AVAILABLE DATA START

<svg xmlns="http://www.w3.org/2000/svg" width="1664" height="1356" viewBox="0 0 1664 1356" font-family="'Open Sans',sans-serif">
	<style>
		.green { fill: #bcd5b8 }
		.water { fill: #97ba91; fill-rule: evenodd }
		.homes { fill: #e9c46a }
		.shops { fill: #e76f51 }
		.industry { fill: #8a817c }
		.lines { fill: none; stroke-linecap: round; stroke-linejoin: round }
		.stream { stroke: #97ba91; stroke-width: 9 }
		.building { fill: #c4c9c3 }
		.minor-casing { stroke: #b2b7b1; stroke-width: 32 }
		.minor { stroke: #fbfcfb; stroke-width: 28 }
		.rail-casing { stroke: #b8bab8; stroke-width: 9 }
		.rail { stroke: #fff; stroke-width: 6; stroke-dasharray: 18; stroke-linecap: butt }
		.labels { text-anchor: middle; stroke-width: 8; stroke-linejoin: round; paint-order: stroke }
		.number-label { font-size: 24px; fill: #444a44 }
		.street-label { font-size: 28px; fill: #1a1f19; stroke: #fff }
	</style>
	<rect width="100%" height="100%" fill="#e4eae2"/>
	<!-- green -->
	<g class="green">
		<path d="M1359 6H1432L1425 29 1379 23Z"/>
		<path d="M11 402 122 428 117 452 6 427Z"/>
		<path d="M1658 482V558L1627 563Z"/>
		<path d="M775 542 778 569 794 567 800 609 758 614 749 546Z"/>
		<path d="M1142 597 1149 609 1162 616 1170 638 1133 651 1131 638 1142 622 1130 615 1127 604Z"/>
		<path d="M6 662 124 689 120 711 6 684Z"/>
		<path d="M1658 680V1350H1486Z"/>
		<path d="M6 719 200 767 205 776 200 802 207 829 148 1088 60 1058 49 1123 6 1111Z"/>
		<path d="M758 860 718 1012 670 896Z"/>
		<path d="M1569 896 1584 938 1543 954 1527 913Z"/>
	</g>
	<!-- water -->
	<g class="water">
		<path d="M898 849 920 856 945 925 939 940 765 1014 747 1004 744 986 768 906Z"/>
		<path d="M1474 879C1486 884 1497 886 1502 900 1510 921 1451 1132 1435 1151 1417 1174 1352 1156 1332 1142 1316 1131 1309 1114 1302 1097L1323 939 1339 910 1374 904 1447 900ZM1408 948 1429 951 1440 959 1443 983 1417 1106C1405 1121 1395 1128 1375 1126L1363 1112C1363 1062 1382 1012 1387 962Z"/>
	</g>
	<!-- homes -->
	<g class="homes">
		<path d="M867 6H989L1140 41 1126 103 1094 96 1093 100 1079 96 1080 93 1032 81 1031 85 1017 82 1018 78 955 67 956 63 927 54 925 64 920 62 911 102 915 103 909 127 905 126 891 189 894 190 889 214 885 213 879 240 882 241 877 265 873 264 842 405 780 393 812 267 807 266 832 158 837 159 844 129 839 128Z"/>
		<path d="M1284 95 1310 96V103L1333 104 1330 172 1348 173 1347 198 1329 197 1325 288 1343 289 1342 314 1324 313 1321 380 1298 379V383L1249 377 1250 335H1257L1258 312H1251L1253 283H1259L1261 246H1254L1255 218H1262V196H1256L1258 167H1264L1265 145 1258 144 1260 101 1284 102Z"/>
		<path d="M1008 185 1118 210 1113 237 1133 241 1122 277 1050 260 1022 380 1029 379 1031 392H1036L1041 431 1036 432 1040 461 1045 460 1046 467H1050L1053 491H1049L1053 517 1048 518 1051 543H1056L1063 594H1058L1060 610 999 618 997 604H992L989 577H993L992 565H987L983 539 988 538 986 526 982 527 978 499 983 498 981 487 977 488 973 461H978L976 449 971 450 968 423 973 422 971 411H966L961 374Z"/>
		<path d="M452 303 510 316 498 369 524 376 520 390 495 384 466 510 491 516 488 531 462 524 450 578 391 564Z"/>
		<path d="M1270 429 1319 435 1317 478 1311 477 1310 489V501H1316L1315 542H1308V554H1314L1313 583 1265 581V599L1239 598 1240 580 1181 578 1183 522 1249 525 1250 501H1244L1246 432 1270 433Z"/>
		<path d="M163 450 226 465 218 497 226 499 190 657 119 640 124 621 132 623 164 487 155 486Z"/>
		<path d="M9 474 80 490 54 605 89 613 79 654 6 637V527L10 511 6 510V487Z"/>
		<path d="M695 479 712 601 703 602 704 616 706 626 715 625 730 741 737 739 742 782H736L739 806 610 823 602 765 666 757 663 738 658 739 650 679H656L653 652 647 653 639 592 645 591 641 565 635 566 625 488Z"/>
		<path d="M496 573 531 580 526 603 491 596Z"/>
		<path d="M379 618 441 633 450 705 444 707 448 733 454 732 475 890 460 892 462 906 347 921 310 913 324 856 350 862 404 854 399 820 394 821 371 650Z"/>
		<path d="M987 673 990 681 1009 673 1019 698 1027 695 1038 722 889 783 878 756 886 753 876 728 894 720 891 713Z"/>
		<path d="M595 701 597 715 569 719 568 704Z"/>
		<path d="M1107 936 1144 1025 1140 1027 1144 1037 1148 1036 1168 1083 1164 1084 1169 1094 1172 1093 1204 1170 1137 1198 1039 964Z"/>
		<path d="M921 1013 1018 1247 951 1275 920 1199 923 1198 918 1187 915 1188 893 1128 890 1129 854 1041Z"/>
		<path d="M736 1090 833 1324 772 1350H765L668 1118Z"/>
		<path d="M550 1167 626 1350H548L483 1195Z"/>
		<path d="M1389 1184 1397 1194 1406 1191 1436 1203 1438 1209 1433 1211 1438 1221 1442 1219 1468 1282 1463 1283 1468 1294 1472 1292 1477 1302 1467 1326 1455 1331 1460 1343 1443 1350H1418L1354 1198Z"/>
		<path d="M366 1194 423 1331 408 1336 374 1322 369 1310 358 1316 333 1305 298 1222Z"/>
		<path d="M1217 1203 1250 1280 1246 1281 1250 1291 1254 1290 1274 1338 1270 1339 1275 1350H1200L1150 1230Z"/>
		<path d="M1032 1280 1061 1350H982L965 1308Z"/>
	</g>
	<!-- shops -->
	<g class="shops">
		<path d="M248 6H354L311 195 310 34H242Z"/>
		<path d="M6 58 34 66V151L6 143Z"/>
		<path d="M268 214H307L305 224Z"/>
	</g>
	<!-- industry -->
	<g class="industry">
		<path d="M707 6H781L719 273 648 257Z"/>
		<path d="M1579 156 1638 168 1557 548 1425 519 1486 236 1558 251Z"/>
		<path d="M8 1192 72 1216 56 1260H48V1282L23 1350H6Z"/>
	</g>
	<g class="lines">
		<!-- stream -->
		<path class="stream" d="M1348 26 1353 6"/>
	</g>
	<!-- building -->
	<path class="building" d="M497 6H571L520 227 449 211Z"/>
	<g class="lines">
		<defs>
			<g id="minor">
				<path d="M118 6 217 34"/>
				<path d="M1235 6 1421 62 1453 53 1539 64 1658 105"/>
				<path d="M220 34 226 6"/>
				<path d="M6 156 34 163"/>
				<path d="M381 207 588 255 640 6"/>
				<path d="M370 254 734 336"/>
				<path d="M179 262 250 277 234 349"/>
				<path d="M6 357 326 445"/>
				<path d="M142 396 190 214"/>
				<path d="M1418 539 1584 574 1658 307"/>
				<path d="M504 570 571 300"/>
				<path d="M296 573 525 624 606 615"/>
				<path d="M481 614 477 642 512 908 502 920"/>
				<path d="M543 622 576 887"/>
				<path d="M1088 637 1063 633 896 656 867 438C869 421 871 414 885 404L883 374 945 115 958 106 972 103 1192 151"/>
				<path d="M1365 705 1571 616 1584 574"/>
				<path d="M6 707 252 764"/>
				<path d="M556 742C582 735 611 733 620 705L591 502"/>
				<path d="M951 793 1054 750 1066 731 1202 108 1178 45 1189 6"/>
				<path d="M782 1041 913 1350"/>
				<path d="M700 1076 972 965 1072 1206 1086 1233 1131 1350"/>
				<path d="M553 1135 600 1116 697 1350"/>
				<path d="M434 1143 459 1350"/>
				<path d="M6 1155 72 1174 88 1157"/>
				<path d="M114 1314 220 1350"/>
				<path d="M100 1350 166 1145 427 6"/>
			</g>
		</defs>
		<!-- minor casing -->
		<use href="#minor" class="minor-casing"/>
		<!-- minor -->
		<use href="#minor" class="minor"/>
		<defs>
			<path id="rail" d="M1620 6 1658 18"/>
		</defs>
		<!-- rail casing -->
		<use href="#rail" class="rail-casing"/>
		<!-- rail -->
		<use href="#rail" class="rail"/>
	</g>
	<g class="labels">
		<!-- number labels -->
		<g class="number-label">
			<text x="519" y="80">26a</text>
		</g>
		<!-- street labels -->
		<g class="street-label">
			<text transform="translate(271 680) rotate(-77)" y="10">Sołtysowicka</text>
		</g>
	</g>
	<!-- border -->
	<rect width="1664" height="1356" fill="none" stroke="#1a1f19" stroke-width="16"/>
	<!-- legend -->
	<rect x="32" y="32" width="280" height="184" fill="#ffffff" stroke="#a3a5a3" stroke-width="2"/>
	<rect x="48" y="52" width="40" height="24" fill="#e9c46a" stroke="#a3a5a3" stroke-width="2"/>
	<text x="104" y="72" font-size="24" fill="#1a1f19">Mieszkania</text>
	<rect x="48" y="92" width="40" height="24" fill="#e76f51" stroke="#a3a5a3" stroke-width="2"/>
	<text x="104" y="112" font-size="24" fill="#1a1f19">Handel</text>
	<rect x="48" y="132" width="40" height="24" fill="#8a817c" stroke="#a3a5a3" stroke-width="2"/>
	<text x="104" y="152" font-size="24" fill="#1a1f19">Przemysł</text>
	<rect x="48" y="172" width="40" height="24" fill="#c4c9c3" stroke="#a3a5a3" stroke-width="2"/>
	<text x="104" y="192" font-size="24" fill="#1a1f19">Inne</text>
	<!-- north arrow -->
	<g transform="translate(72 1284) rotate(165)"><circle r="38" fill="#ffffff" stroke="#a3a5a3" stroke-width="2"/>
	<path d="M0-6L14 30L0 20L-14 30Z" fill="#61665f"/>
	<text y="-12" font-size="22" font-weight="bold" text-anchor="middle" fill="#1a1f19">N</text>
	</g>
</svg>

AVAILABLE DATA END

▶ _ACTIVITY_: In the listing above, locate the line containing "#fbfcfb; stroke-width: 28" and the line containing "middle; stroke-width: 8;", then transcribe both and every line between them verbatim.

▶ _RESPONSE TO THIS EXERCISE_:
		.minor { stroke: #fbfcfb; stroke-width: 28 }
		.rail-casing { stroke: #b8bab8; stroke-width: 9 }
		.rail { stroke: #fff; stroke-width: 6; stroke-dasharray: 18; stroke-linecap: butt }
		.labels { text-anchor: middle; stroke-width: 8; stroke-linejoin: round; paint-order: stroke }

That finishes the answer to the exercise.